= PAGE EXCERPT =
▶

Every day it seems we're able to get something else delivered at home. Meals, shoes, groceries, even a new car. A benefit of working from home and homeschooling, both of which got more popular during the pandemic, is that someone is usually home to intercept a package as soon as it's delivered.
Porch pirates, though, responded by hitting quicker and in disguise. With so many uniformed delivery people walking up to doorsteps throughout the day, who is going to notice one more person in matching pants and polo shirt, maybe carrying a decoy box or a clipboard?
Plus, they might know when your package is coming before you do. Porch pirates stalk delivery vans. In April 2020, the Los Angeles Police Department video-recorded an SUV apparently doing just that. Moments after a delivery, the camera captured a man exiting the SUV, crossing the street, and snatching the package, according to a story in the Los Angeles Times.
Last year C+R Research surveyed 2,000 people about the problem and found that 36% had fallen victim to porch pirates in the past 12 months. The average value of the stolen parcel was $109. Very few pirates are caught, just 11%, but thankfully 73% of the victims said they eventually got a refund.
The most common antitheft response by the 36% who were victimized was to install a security camera, either the doorbell kind or another camera system around the home.
54% of shoppers saying that the risk of package theft makes them fearful of buying online.
Here are some useful tips and ways to defend yourself against porch pirates.
Sign Up for Delivery Texts
Delivery updates have become more immediate and sophisticated, especially once your package is out for delivery. By text you can receive a link to a detailed progress report, sometimes including a map on which you can track the delivery truck as it nears your home. It's like having a doorbell camera that can see for miles. Even plain text alerts can tell you when the driver is near and, most importantly, the instant the package has been dropped off so that you, someone else in the home, or a neighbor can get it.
If you've been leery about giving out your mobile phone number because you don't want spam texts, you can rest assured in the case of delivery companies. In our experience, delivery companies really do only use the phone numbers for texting delivery updates and alerts.
Ship to a Locker Near You
With 54% of shoppers saying that the risk of package theft makes them fearful of buying online, delivery companies have responded with services to instill confidence. You may have seen banks of lockers outside a grocery store, inside a drug store, or even in the breezeways of office buildings just off the sidewalk. Next time you make an online purchase, see if you can choose to have the package delivered to a convenient locker location instead of your home. Amazon and UPS both make use of lockers.

◀

= PROVIDED RECORDS =
▶

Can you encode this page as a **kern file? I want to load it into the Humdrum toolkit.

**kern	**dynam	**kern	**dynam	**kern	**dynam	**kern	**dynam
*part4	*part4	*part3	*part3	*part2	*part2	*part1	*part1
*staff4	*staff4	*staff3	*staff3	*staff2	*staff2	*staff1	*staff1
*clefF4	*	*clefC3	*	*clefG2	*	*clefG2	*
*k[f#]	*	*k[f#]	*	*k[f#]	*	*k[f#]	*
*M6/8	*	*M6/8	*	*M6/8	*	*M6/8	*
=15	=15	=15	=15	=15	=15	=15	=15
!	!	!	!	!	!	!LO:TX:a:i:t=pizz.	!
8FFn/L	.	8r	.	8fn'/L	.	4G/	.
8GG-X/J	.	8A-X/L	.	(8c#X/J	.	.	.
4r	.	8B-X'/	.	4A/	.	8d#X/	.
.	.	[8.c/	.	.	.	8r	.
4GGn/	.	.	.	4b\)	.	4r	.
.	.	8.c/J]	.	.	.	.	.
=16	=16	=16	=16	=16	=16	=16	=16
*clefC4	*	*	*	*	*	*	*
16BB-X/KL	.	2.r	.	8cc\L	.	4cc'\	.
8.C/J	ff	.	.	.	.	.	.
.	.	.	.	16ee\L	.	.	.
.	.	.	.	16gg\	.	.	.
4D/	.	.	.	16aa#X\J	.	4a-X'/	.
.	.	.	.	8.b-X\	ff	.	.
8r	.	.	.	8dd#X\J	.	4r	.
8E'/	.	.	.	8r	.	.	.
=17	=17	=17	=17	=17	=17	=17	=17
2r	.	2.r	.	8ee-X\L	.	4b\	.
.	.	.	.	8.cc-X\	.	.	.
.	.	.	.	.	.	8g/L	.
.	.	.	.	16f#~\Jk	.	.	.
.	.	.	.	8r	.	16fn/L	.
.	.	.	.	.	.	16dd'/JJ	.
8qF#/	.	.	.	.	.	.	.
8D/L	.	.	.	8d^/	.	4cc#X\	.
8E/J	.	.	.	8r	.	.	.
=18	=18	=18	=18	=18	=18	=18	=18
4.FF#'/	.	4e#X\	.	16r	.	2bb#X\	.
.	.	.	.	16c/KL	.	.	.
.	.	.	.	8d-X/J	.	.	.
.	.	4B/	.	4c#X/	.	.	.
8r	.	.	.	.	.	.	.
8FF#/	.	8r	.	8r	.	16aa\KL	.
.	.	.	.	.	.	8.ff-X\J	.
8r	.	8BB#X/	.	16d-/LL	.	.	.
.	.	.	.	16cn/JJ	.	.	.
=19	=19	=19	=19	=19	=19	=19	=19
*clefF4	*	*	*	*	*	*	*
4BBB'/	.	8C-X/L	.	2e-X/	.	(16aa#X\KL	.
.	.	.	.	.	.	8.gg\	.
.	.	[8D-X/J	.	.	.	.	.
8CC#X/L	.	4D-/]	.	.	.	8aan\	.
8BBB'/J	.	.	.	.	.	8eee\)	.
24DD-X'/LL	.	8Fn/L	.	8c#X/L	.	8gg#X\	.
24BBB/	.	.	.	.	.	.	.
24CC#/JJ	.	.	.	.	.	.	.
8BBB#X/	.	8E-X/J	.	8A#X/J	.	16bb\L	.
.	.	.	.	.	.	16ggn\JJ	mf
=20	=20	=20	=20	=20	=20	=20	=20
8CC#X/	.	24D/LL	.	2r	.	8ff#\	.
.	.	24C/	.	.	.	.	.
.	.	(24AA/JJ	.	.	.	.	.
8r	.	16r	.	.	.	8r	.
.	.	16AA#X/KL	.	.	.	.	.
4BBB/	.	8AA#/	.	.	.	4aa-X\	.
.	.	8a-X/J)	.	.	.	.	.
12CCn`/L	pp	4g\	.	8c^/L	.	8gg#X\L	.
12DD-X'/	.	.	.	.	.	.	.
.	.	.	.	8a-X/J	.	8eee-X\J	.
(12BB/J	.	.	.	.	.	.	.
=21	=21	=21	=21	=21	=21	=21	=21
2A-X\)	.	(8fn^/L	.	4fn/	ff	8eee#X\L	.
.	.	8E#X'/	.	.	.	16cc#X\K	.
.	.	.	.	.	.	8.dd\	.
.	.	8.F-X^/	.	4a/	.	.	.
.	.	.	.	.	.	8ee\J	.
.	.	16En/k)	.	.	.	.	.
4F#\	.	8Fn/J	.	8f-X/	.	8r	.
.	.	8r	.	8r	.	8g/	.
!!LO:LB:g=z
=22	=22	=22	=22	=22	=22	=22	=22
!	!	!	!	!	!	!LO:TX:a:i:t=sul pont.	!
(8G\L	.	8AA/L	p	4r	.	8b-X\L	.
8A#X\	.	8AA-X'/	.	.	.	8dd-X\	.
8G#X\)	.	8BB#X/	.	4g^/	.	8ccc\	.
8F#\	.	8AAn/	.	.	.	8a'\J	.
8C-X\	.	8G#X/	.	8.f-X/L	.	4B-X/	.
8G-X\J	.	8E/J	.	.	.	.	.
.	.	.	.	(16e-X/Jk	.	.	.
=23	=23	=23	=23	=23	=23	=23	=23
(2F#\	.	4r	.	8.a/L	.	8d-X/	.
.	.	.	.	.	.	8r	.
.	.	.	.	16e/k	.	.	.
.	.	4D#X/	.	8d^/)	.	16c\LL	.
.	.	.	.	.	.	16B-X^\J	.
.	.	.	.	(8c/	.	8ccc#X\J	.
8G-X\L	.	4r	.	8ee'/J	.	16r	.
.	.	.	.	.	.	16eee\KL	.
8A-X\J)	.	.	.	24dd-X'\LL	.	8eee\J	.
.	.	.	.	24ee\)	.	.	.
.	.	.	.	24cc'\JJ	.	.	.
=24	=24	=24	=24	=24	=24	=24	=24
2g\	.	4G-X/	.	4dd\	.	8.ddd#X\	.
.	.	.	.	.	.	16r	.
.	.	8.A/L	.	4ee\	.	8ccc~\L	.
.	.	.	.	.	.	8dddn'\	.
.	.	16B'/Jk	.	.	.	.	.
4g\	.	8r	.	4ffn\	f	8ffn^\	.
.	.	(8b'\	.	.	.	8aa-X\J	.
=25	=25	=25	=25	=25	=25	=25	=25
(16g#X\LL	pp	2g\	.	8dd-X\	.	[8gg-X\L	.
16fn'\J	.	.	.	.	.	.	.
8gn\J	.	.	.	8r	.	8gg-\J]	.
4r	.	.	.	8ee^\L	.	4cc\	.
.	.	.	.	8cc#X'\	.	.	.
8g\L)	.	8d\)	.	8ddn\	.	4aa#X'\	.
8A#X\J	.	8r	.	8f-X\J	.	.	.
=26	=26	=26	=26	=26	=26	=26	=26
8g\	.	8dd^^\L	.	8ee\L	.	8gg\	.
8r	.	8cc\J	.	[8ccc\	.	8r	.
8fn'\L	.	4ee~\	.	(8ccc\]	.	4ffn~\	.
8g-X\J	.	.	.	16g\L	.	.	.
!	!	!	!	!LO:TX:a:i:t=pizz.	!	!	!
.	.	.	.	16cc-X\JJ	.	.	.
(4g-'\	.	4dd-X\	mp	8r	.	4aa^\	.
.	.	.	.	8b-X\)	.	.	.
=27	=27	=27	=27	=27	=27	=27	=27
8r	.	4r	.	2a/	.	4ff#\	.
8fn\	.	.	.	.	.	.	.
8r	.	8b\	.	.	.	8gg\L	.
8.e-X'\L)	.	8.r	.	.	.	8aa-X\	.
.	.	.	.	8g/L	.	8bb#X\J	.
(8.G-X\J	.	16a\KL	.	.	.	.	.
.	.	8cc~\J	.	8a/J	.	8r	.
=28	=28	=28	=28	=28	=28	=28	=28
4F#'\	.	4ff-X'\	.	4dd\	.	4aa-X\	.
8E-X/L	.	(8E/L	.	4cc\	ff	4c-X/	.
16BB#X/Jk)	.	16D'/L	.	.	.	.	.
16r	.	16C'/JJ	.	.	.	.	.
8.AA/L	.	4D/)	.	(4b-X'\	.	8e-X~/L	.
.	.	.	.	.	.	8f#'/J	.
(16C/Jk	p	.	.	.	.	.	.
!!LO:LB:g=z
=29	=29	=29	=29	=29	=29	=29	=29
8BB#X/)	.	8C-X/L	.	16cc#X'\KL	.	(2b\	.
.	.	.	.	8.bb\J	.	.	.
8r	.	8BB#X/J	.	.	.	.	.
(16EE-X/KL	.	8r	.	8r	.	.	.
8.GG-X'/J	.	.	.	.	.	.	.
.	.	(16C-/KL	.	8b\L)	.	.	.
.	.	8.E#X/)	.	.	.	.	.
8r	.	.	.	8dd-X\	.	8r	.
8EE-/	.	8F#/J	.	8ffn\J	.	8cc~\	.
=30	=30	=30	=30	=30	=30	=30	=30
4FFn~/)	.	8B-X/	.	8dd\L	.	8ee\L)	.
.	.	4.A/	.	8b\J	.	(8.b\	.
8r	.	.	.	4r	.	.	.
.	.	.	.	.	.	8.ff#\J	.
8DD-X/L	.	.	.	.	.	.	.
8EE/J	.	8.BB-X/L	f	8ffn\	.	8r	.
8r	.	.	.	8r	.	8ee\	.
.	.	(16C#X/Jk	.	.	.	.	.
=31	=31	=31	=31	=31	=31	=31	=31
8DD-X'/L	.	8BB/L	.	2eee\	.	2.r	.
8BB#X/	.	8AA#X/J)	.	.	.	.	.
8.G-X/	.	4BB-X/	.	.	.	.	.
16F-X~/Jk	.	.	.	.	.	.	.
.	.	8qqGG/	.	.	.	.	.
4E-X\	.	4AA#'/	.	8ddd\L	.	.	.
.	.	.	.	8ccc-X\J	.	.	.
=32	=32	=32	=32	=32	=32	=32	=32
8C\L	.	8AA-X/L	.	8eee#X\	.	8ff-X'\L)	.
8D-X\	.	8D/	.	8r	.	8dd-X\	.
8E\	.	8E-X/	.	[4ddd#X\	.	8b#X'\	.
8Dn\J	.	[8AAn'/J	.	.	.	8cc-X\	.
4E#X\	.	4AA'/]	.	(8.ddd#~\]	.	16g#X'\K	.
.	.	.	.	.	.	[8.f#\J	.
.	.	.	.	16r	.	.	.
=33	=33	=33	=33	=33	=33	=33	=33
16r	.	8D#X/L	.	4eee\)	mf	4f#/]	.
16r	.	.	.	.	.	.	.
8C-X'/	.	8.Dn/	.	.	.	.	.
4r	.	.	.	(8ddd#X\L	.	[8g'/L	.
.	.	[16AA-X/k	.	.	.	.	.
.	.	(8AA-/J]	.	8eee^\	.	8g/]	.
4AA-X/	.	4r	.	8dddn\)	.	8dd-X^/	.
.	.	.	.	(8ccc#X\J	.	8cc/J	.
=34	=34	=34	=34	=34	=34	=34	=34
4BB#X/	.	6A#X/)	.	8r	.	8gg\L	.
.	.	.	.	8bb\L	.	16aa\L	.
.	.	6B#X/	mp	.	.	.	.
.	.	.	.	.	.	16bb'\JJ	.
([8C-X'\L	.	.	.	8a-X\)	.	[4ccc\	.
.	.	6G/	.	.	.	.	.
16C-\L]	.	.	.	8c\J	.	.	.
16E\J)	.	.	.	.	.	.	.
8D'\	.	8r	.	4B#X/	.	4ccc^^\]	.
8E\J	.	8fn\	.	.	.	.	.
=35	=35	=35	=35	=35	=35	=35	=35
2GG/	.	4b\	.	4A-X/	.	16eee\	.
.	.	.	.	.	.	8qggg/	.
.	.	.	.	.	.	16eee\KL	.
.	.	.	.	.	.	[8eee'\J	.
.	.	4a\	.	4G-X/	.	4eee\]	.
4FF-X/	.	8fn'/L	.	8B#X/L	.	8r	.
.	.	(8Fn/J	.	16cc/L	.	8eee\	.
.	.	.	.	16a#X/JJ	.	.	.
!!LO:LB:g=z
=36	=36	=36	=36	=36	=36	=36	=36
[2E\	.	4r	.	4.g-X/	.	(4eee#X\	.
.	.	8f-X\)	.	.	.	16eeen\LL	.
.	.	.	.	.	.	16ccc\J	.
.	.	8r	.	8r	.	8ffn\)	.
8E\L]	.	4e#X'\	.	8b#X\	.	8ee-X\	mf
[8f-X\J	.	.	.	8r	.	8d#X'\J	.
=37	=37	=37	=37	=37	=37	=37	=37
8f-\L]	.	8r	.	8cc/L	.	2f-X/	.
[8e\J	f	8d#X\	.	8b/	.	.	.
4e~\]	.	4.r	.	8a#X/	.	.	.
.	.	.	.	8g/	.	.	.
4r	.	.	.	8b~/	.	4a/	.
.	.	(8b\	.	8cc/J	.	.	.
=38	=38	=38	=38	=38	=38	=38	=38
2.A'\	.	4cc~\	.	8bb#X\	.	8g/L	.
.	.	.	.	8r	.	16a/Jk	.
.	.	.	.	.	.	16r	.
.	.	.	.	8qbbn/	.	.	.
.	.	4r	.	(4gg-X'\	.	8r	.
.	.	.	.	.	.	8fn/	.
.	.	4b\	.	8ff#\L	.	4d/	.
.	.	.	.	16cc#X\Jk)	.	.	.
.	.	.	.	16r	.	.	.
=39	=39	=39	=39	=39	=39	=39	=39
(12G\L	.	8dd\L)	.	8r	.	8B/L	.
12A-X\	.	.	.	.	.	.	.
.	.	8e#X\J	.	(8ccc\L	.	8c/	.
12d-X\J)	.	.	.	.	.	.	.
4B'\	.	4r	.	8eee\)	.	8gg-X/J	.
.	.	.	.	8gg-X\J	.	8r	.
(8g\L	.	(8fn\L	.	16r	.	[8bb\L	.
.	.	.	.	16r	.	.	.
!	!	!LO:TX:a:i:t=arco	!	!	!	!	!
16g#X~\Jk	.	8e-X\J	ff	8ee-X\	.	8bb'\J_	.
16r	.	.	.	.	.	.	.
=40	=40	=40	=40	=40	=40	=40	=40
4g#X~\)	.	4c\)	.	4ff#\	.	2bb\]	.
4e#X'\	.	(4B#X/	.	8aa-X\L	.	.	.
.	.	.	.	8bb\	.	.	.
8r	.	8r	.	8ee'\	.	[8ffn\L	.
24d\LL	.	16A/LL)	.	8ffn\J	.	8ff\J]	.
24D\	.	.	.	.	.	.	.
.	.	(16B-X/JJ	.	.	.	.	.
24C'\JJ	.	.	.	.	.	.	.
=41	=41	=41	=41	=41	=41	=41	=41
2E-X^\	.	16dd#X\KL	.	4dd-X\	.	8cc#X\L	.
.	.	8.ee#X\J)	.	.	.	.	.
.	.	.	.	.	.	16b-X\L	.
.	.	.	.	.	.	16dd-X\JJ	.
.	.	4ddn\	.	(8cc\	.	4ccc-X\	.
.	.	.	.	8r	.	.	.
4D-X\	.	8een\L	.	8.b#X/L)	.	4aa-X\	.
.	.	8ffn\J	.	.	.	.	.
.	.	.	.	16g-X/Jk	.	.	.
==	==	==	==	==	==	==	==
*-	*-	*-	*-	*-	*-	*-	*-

◀

= TASK TO COMPLETE =
Answer these questions from the text on porch pirates:
1. According to the C+R Research survey, what was the average value of a stolen parcel?
2. What was the most common antitheft response among those who had been victimized?
3. Which two companies are named as making use of lockers?

= SOLUTION FOR THIS PROBLEM =
1. $109.
2. Installing a security camera, either the doorbell kind or another camera system around the home.
3. Amazon and UPS.